PROBLEM TO SOLVE: Going line by line through the records below, count those containing the word "operator", then give only the count.

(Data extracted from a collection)
>>>
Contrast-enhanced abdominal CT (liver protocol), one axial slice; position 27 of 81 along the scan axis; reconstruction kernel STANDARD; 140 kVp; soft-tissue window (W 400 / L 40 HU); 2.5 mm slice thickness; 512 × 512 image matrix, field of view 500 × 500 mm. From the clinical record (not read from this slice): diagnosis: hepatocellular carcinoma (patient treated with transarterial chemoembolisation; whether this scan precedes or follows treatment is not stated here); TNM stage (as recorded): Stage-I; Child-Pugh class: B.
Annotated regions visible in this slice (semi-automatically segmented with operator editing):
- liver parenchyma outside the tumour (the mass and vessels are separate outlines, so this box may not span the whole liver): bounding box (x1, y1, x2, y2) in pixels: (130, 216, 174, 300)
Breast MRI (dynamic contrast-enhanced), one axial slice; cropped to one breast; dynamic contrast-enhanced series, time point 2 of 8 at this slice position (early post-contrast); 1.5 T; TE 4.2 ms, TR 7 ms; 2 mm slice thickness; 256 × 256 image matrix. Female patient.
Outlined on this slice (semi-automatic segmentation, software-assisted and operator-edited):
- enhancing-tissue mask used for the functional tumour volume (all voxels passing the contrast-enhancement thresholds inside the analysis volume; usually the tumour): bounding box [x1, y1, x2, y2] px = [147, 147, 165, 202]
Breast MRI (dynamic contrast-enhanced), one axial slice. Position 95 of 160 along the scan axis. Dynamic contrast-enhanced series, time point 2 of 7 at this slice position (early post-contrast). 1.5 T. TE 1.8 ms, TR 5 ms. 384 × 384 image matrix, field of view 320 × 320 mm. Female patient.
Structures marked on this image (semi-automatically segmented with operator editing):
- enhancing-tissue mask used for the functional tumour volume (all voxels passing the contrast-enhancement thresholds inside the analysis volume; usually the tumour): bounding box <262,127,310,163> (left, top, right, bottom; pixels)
<<<
RESULT OF THIS EXERCISE: 3